Local supermarkets that have been operating in pandemic mode for the past five months kicked into even higher gear over the weekend, as customers began preparing for a possible one-two punch from back-to-back hurricanes.
Though the threat to the Capital Region from one of those storms, Marco, has since diminished, no one in the grocery business is letting down their guard yet, especially with a potential Category 3 Hurricane Laura possibly headed for southwest Louisiana.
“We’ve seen a massive surge in demand,” says Associated Grocers President and CEO Manard Lagasse. “Retailers are so busy, it’s all hands on deck.”
The local wholesaler and distributor began bringing employees in over the weekend to work overtime and will continue to do so until the threat from the storms has passed.

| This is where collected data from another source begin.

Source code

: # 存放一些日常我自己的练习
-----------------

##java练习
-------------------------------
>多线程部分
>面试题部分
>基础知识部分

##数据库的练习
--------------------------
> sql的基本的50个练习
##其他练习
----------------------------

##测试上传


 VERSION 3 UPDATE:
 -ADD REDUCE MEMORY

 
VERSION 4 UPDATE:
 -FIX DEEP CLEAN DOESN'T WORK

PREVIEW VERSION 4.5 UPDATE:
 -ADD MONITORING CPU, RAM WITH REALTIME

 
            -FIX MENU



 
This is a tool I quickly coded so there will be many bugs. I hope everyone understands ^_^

“Getting stuff in isn’t a problem,” Lagasse says. “It’s getting stuff out to the stores.”
At Calvin’s Bocage Market, owner Calvin Linley said Sunday afternoon he was “knee deep” and too busy to even take a break and talk about it.
Bet-R Supermarket near the Perkins Road Overpass also experienced much heavier business than usual. Most inventory was in stock, according to owner Cliff Boulden, though some hard-to-get items were in even shorter supply than usual.
“We haven’t had packaged sliced meat for four weeks,” he says. “We do have whole meat, but that led to long lines over the weekend at the deli.”
While shoppers may have been edgy as they prepared for yet another potential disaster in the middle of an already difficult year, local grocers say they’ve adapted to doing business in a pandemic and were prepared for the added logistical challenges storm-readiness shopping would bring.
“We are already prepared for the pandemic, so now we’re just going through our regular hurricane preparation protocols,” says Hi Nabor owner Jim Crifasi. “It hasn’t been too crazy yet. So far, everything is running smoothly.”